MedPerf sits downstream of internal testing, not in place of it. Internal evaluation is the fast loop where you fix obvious failures; MedPerf surfaces the failures your own data structurally cannot show. The effective sequence is to freeze a candidate, confirm the operating point internally, then run federated evaluation across external sites before writing the submission.

What are the practical limitations of MedPerf for a team pursuing FDA clearance?

MedPerf produces evidence, not a clearance, and the results are only one input to a submission. Site recruitment is still real work, label quality varies across institutions and can widen the metric spread, and the aggregate-only output means you cannot pull failing cases for root-cause analysis. The evaluation harness must also be auditable, since no one re-derives the numbers from raw data.

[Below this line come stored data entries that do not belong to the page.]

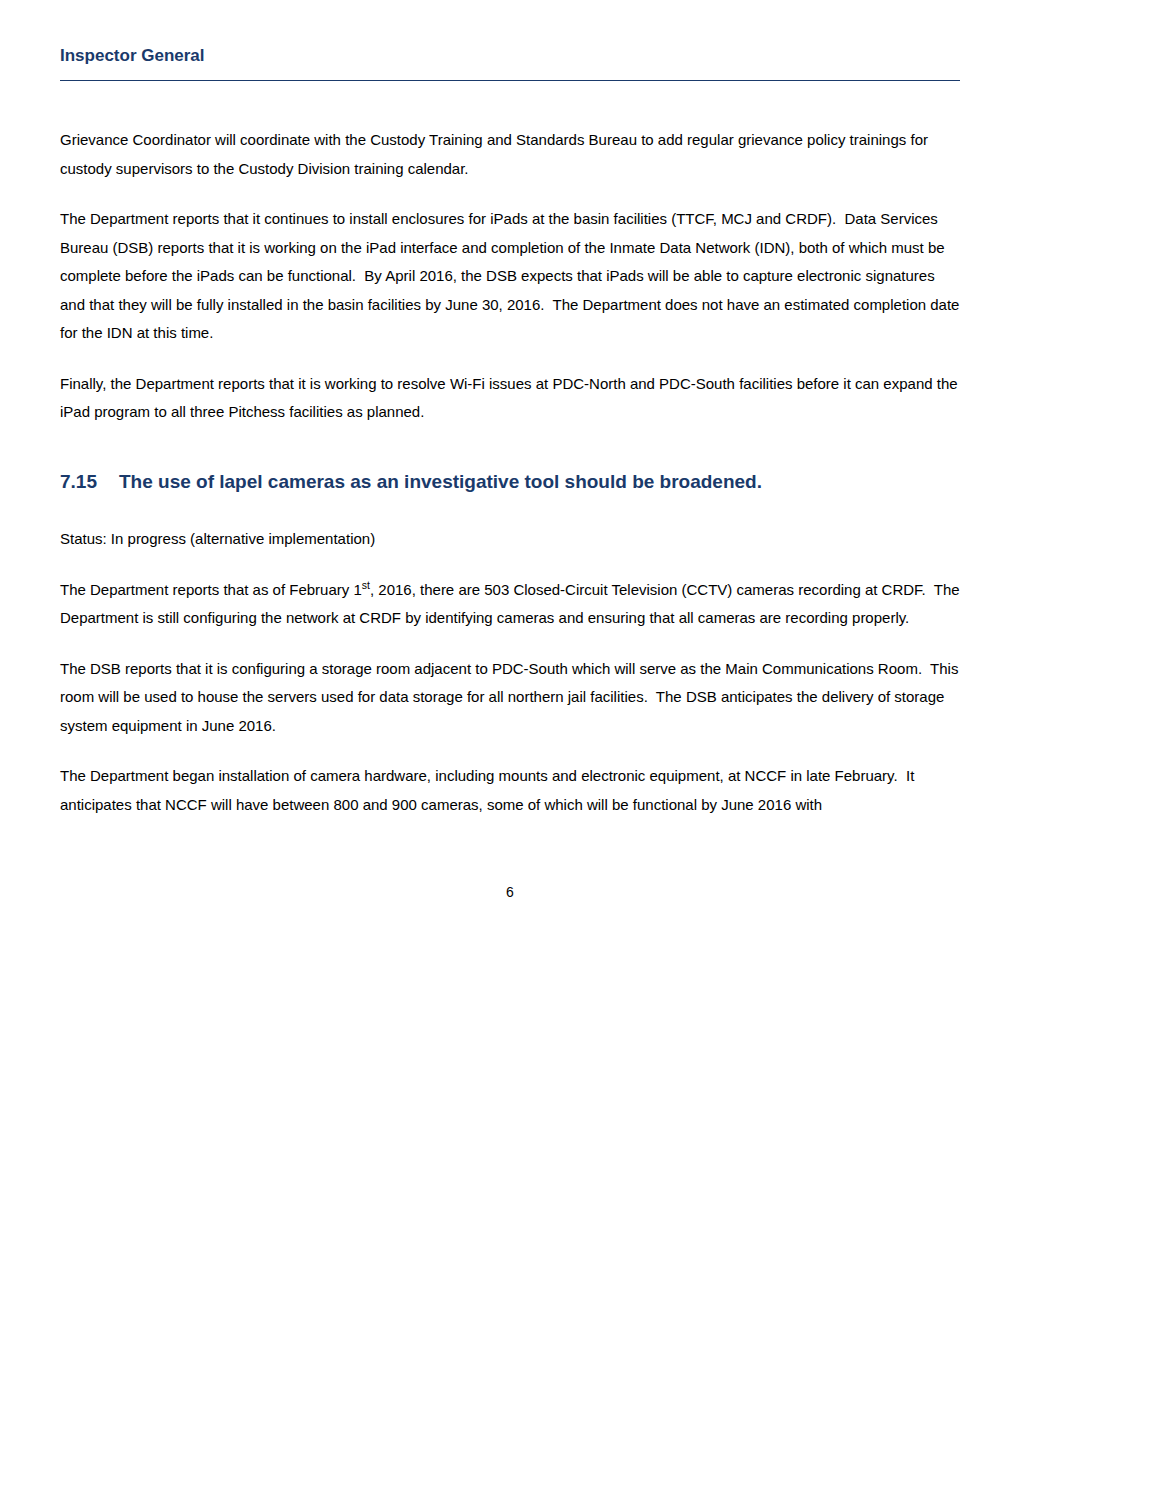Inspector General
Grievance Coordinator will coordinate with the Custody Training and Standards Bureau to add regular grievance policy trainings for custody supervisors to the Custody Division training calendar.
The Department reports that it continues to install enclosures for iPads at the basin facilities (TTCF, MCJ and CRDF). Data Services Bureau (DSB) reports that it is working on the iPad interface and completion of the Inmate Data Network (IDN), both of which must be complete before the iPads can be functional. By April 2016, the DSB expects that iPads will be able to capture electronic signatures and that they will be fully installed in the basin facilities by June 30, 2016. The Department does not have an estimated completion date for the IDN at this time.
Finally, the Department reports that it is working to resolve Wi-Fi issues at PDC-North and PDC-South facilities before it can expand the iPad program to all three Pitchess facilities as planned.
7.15 The use of lapel cameras as an investigative tool should be broadened.
Status: In progress (alternative implementation)
The Department reports that as of February 1st, 2016, there are 503 Closed-Circuit Television (CCTV) cameras recording at CRDF. The Department is still configuring the network at CRDF by identifying cameras and ensuring that all cameras are recording properly.
The DSB reports that it is configuring a storage room adjacent to PDC-South which will serve as the Main Communications Room. This room will be used to house the servers used for data storage for all northern jail facilities. The DSB anticipates the delivery of storage system equipment in June 2016.
The Department began installation of camera hardware, including mounts and electronic equipment, at NCCF in late February. It anticipates that NCCF will have between 800 and 900 cameras, some of which will be functional by June 2016 with
6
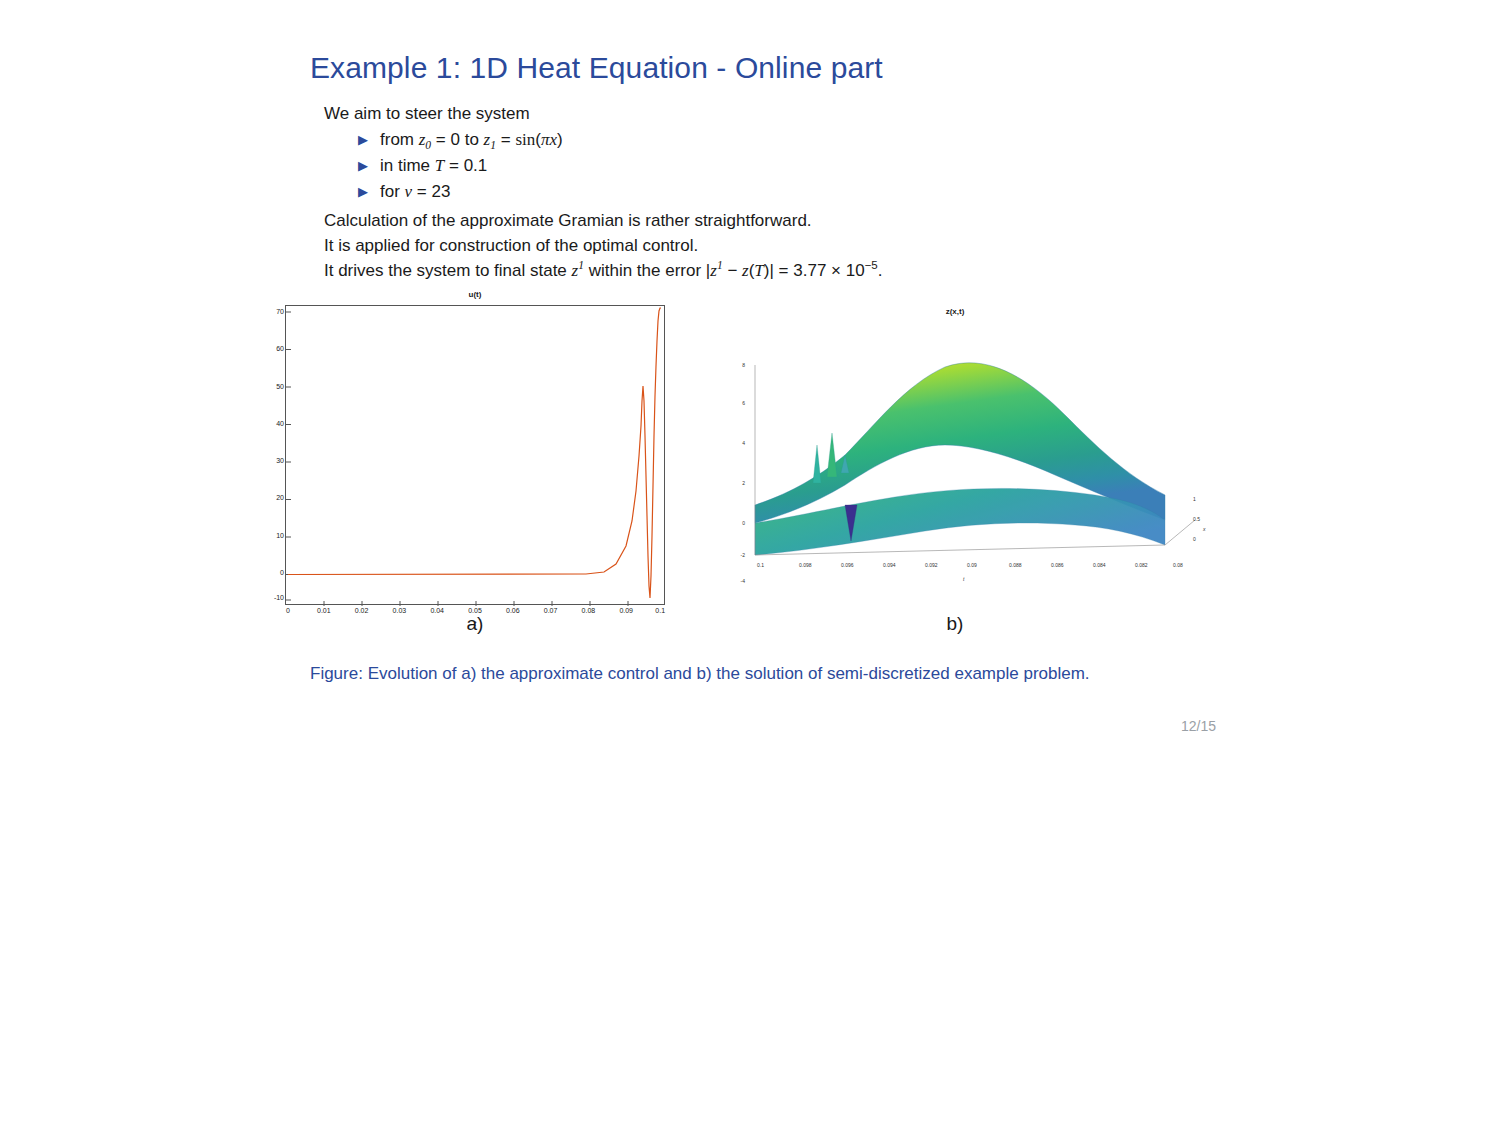Example 1: 1D Heat Equation - Online part
We aim to steer the system
from z0 = 0 to z1 = sin(πx)
in time T = 0.1
for ν = 23
Calculation of the approximate Gramian is rather straightforward.
It is applied for construction of the optimal control.
It drives the system to final state z1 within the error |z1 − z(T)| = 3.77 × 10−5.
u(t)
70 60 50 40 30 20 10 0 -10
0 0.01 0.02 0.03 0.04 0.05 0.06 0.07 0.08 0.09 0.1
t
a)
z(x,t)
8 6 4 2 0 -2 -4 0.1 0.098 0.096 0.094 0.092 0.09 0.088 0.086 0.084 0.082 0.08 t 1 0.5 0 x
b)
Figure: Evolution of a) the approximate control and b) the solution of semi-discretized example problem.
12/15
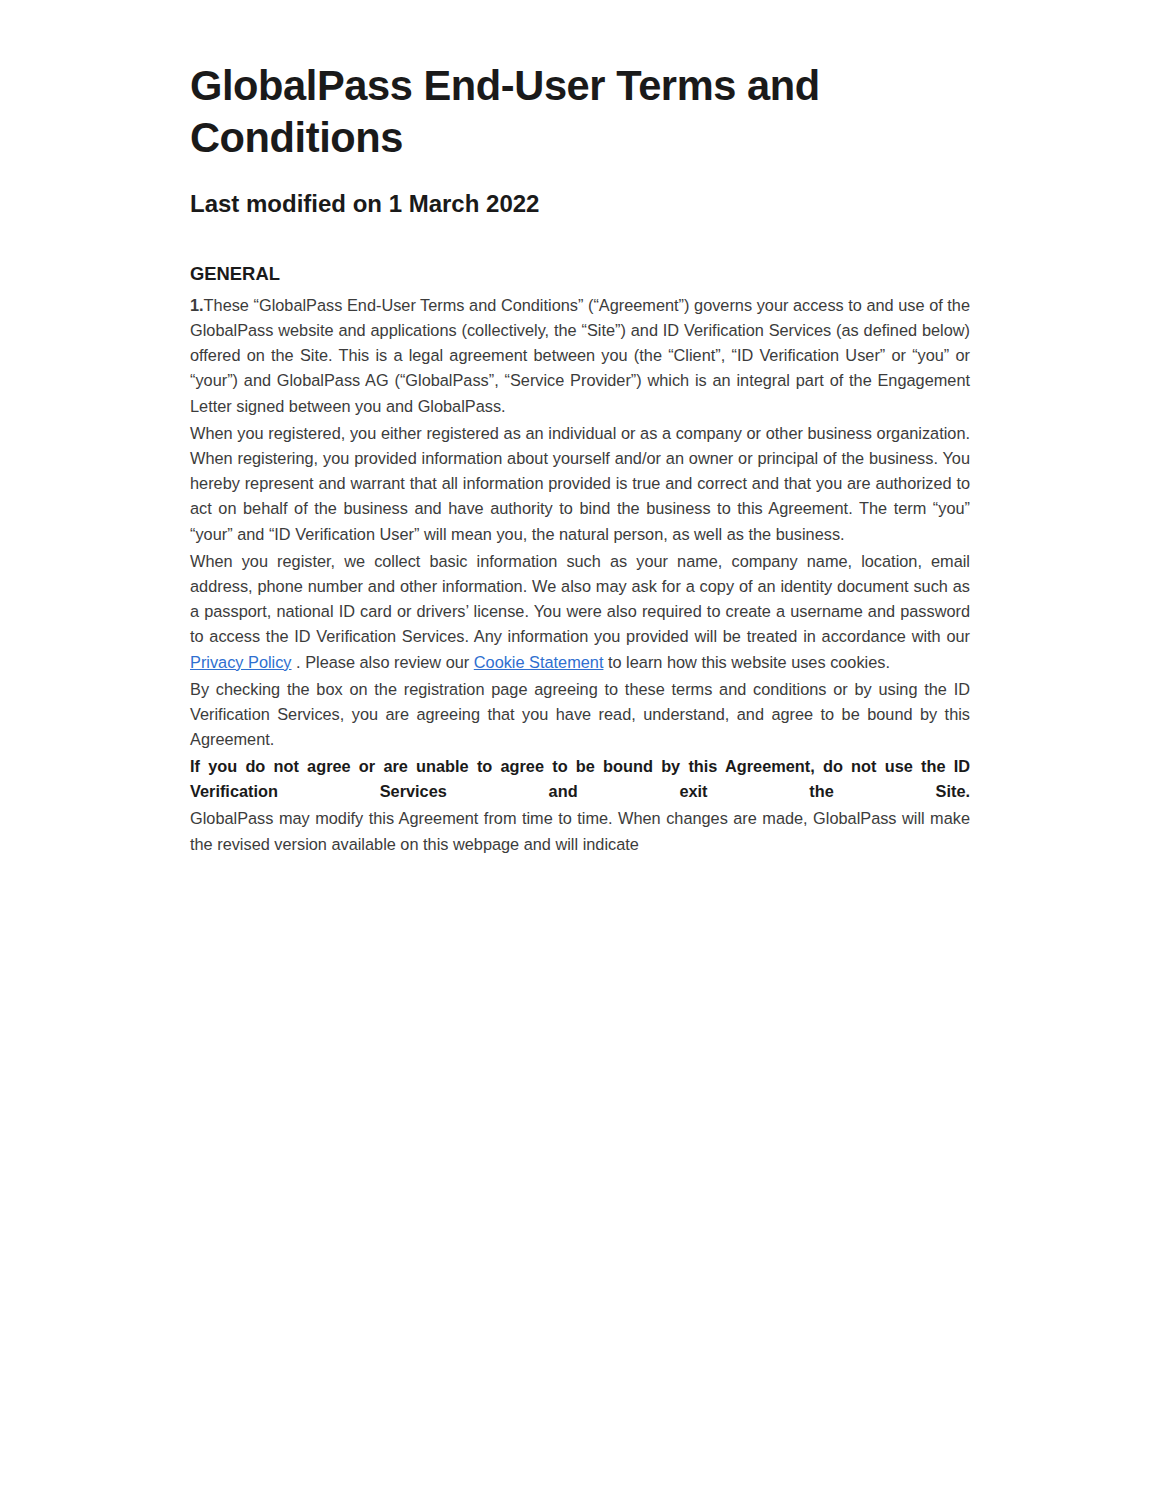GlobalPass End-User Terms and Conditions
Last modified on 1 March 2022
GENERAL
1. These “GlobalPass End-User Terms and Conditions” (“Agreement”) governs your access to and use of the GlobalPass website and applications (collectively, the “Site”) and ID Verification Services (as defined below) offered on the Site. This is a legal agreement between you (the “Client”, “ID Verification User” or “you” or “your”) and GlobalPass AG (“GlobalPass”, “Service Provider”) which is an integral part of the Engagement Letter signed between you and GlobalPass.
When you registered, you either registered as an individual or as a company or other business organization. When registering, you provided information about yourself and/or an owner or principal of the business. You hereby represent and warrant that all information provided is true and correct and that you are authorized to act on behalf of the business and have authority to bind the business to this Agreement. The term “you” “your” and “ID Verification User” will mean you, the natural person, as well as the business.
When you register, we collect basic information such as your name, company name, location, email address, phone number and other information. We also may ask for a copy of an identity document such as a passport, national ID card or drivers’ license. You were also required to create a username and password to access the ID Verification Services. Any information you provided will be treated in accordance with our Privacy Policy . Please also review our Cookie Statement to learn how this website uses cookies.
By checking the box on the registration page agreeing to these terms and conditions or by using the ID Verification Services, you are agreeing that you have read, understand, and agree to be bound by this Agreement.
If you do not agree or are unable to agree to be bound by this Agreement, do not use the ID Verification Services and exit the Site.
GlobalPass may modify this Agreement from time to time. When changes are made, GlobalPass will make the revised version available on this webpage and will indicate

The deeper point is that generalisability is not a property you bolt on at submission time — it is a measurement you either designed for or did not. A model that has only ever been scored against data from its own origin is not undertested by a little; it is untested on the question that decides whether it is safe to deploy. If you are scoping a medical-device CV programme, the question worth asking early is blunt: which sites, which populations, and which scanners will your evidence actually cover — and how will you measure that without the data ever leaving the building? That is the framing our computer vision engineering practice works from, and it is where MedPerf results become the backbone of a regulatory-pathway evidence package rather than a last-minute patch.